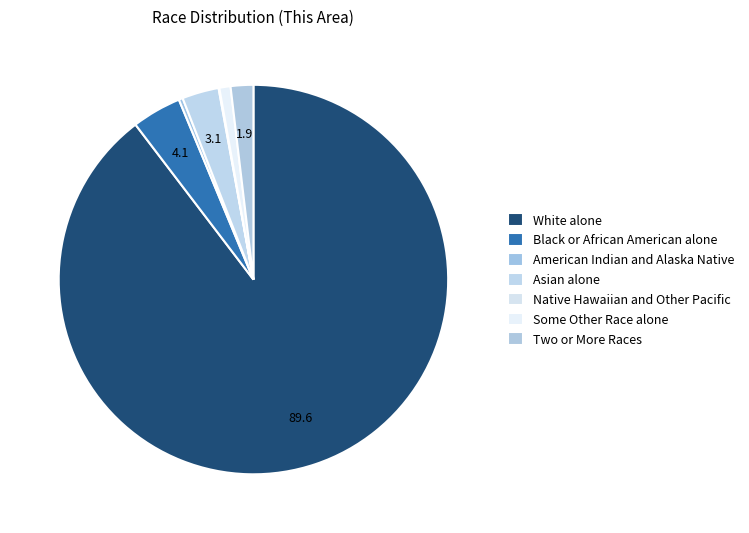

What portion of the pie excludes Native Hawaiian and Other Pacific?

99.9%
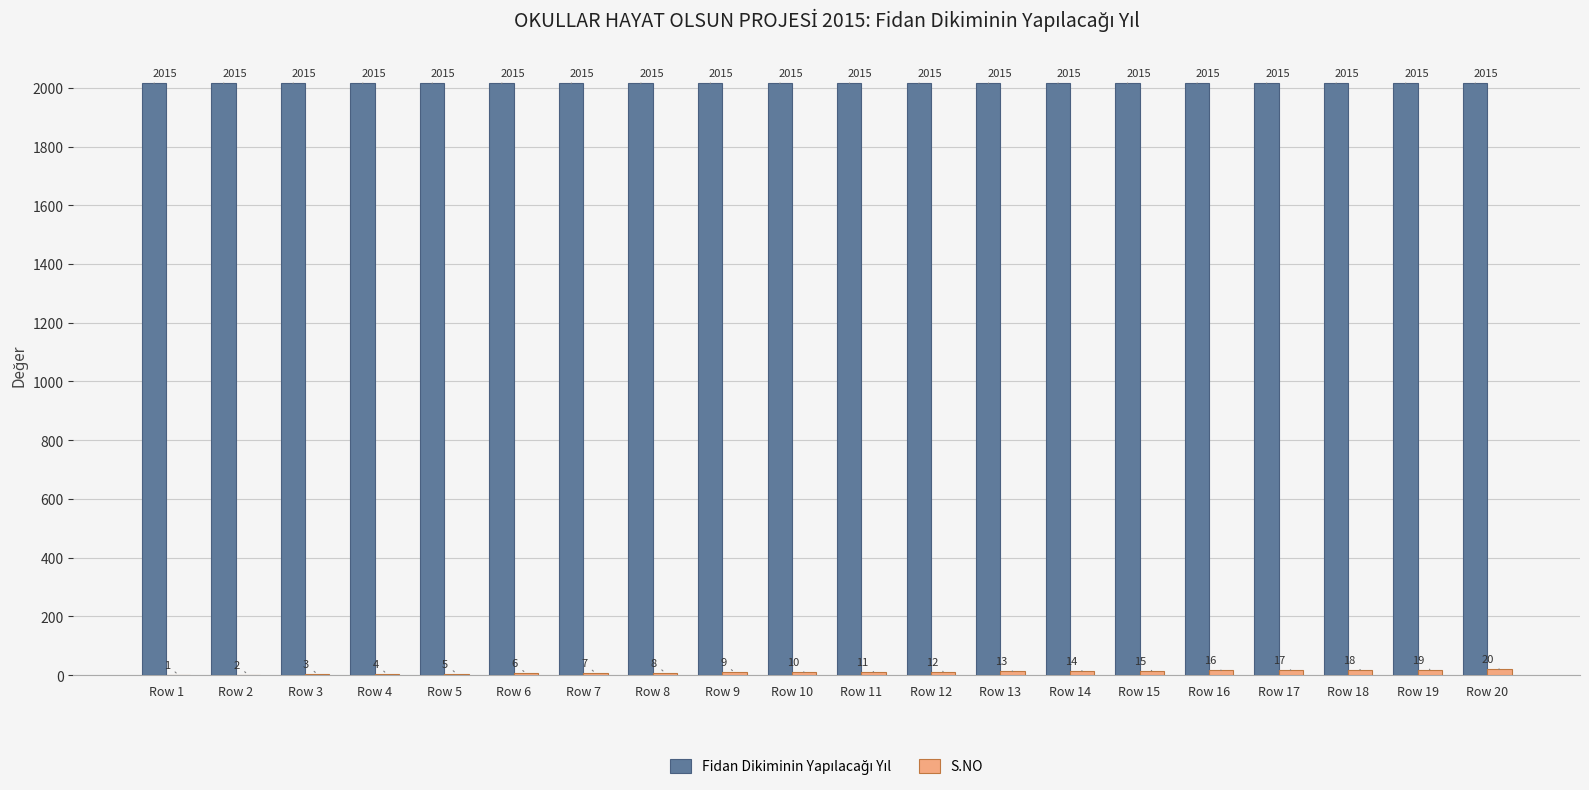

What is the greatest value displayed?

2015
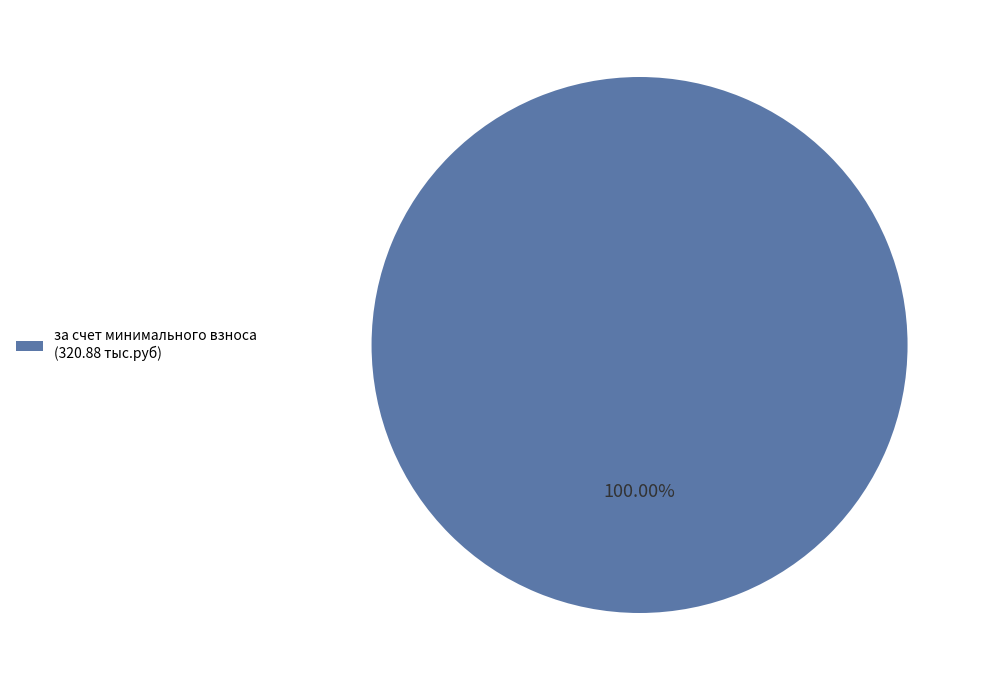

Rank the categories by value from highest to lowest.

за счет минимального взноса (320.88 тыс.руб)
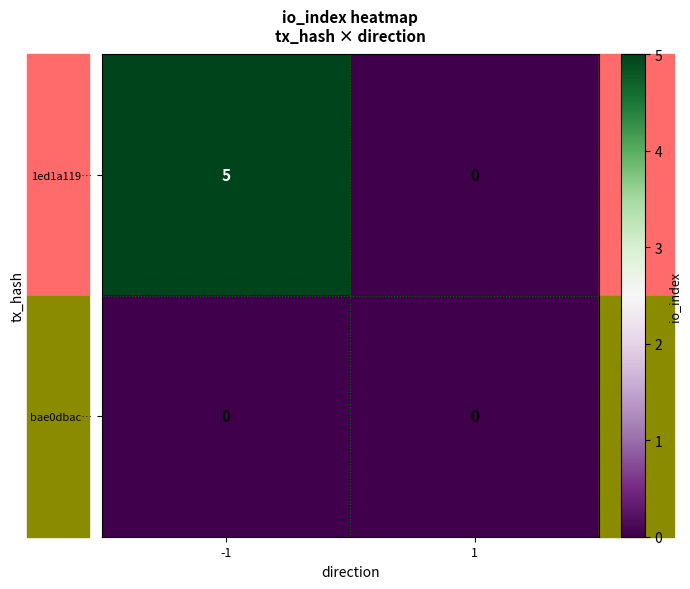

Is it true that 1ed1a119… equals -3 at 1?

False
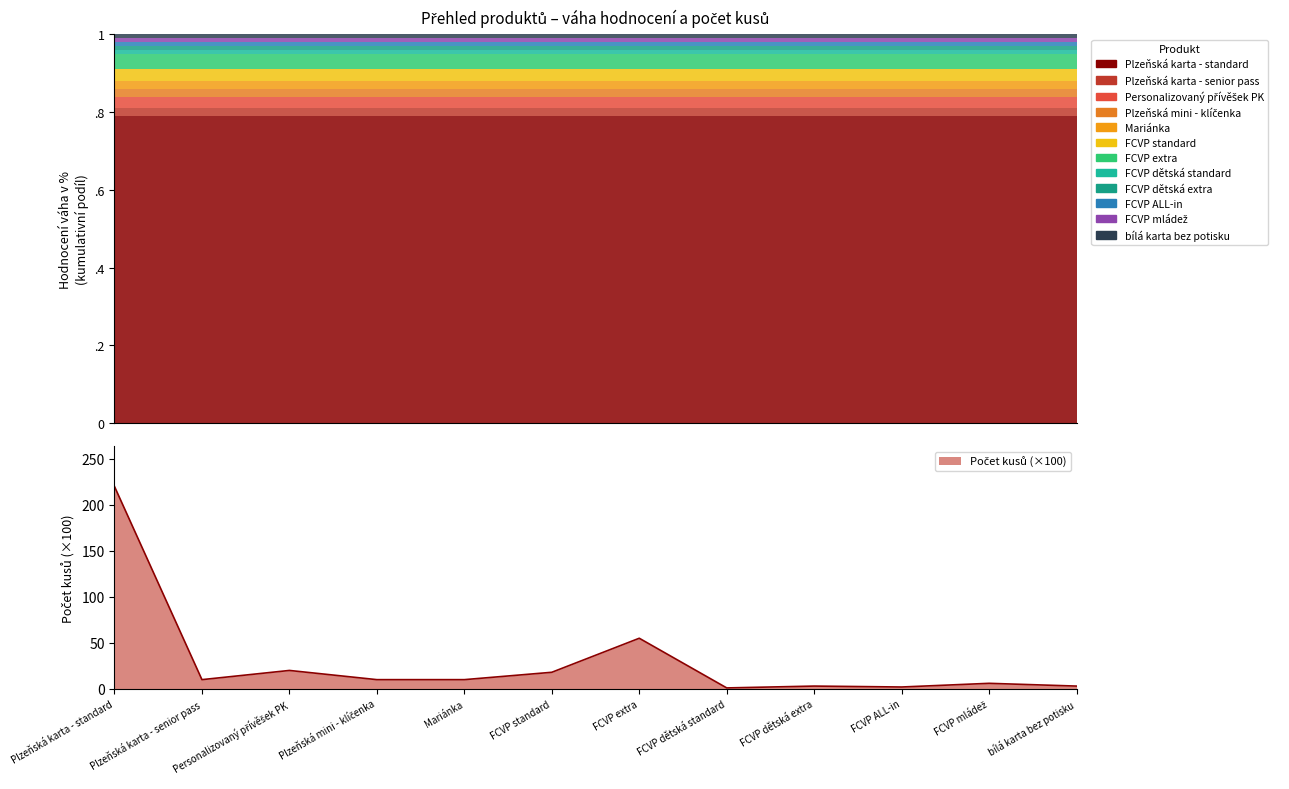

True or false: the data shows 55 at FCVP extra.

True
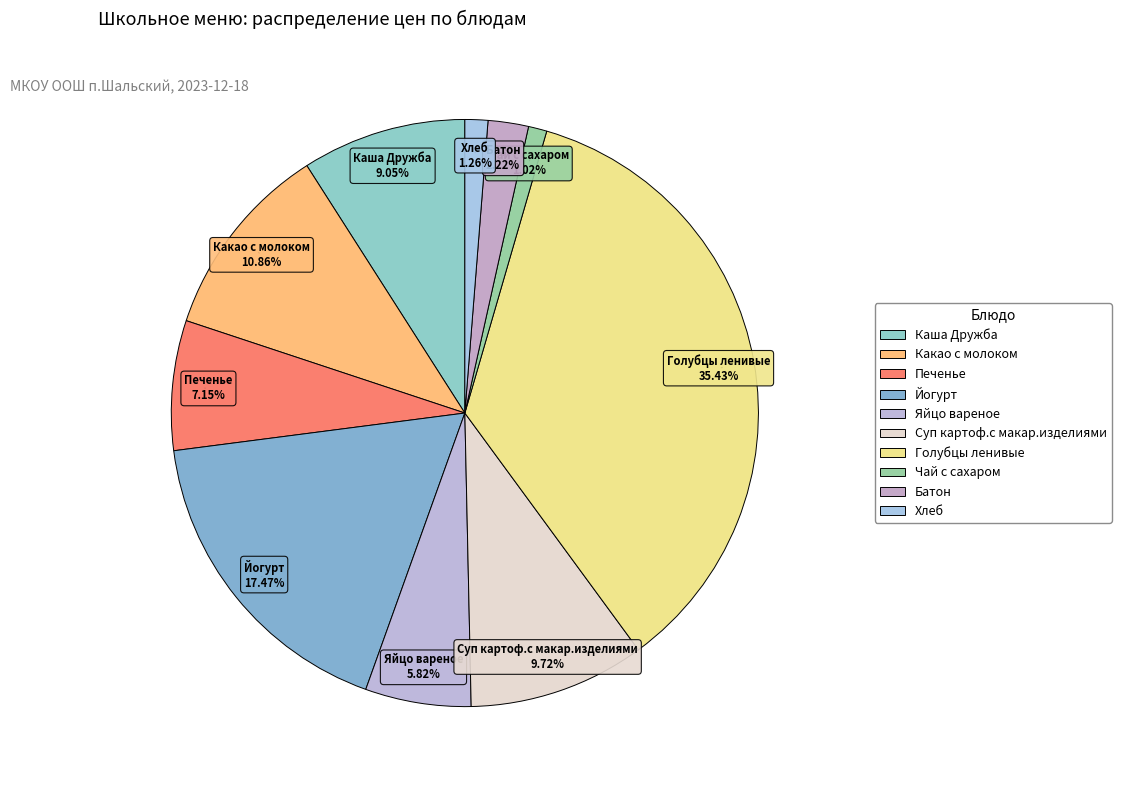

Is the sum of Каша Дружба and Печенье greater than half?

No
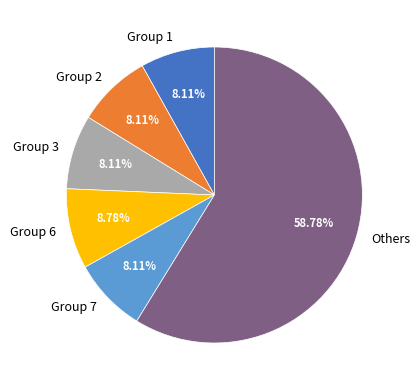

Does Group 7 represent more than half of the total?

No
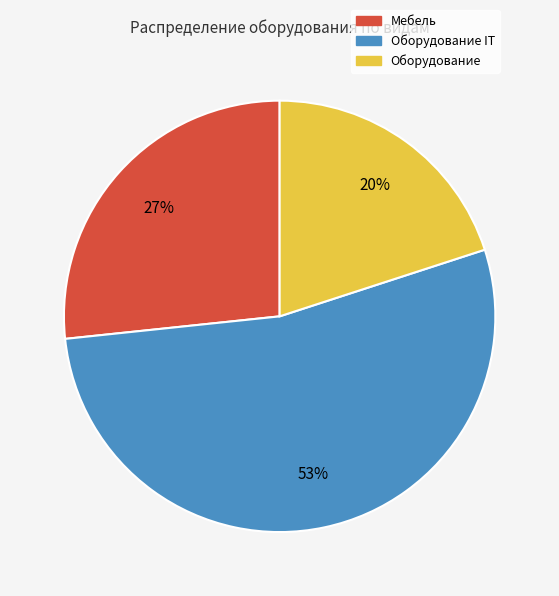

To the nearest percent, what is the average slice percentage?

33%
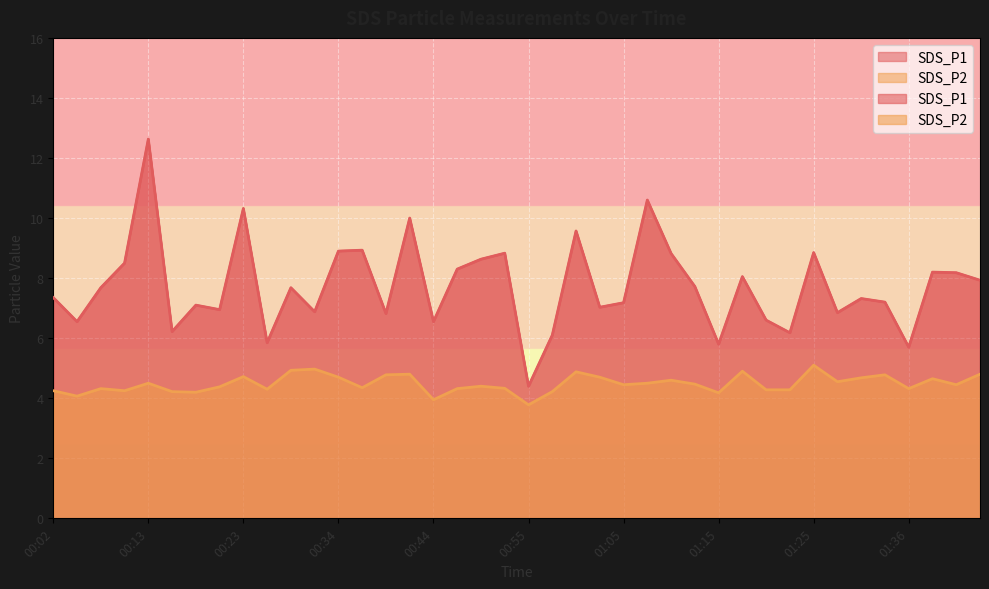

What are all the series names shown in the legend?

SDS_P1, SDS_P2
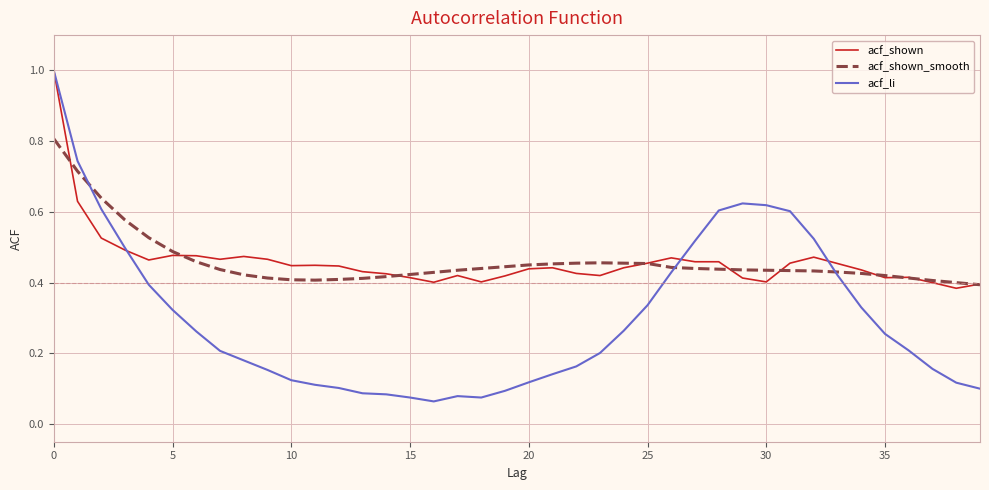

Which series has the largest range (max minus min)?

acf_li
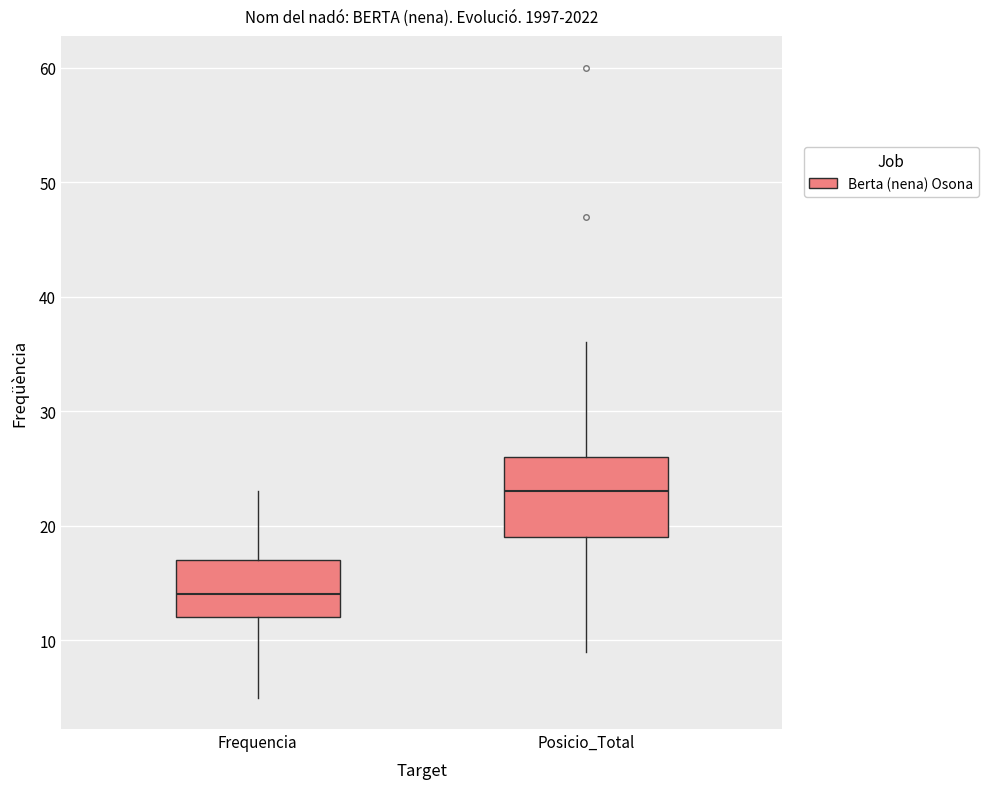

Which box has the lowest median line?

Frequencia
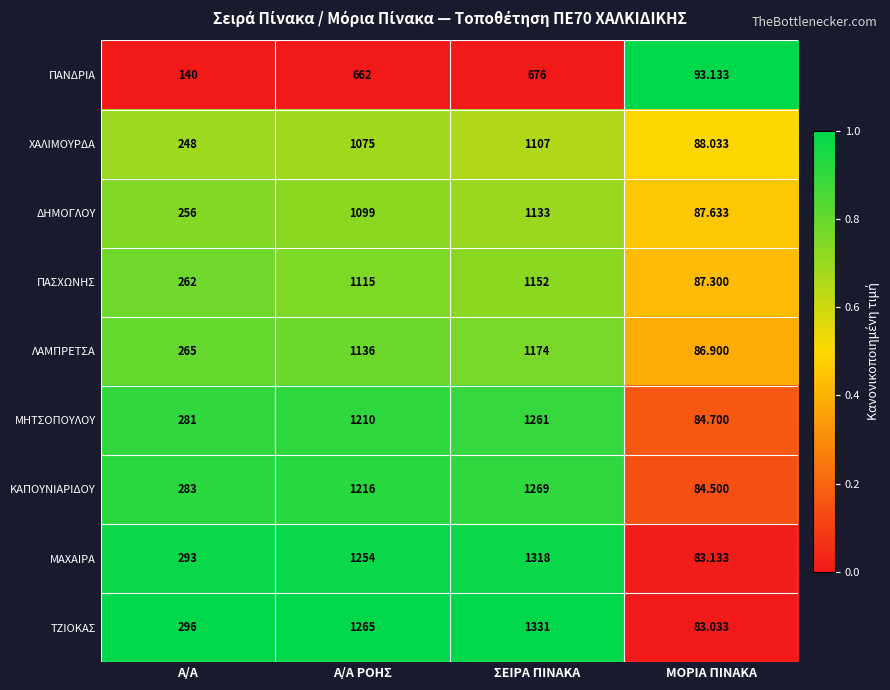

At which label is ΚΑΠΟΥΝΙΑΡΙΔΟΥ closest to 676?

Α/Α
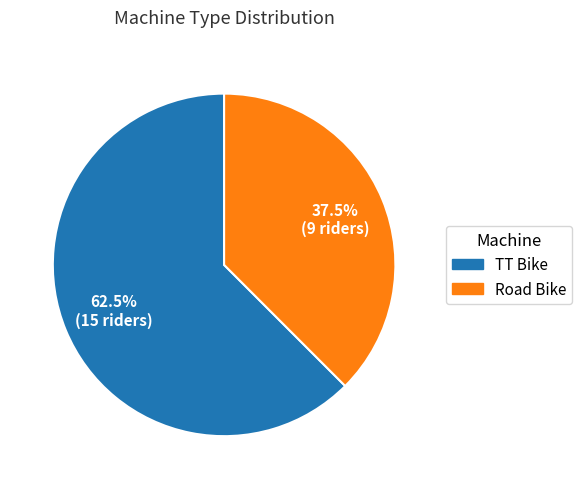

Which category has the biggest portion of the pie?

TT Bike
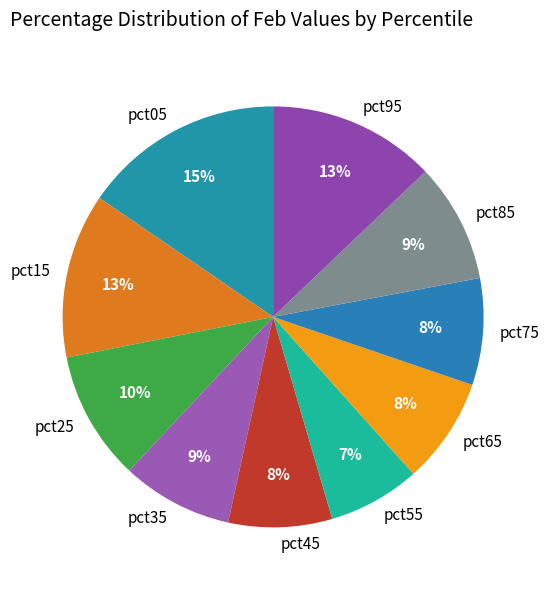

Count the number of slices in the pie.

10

Work to be completed :: Reproduce the rows word for word, everything from the start of the rows down to and including the line that contains "SDS_P1, SDS_P2". Leave the pictures out of your answer.

Exercise answer ::
What portion of the pie excludes Native Hawaiian and Other Pacific?

99.9%

What is the greatest value displayed?

2015

Rank the categories by value from highest to lowest.

за счет минимального взноса (320.88 тыс.руб)

Is it true that 1ed1a119… equals -3 at 1?

False

True or false: the data shows 55 at FCVP extra.

True

Is the sum of Каша Дружба and Печенье greater than half?

No

Does Group 7 represent more than half of the total?

No

To the nearest percent, what is the average slice percentage?

33%

What are all the series names shown in the legend?

SDS_P1, SDS_P2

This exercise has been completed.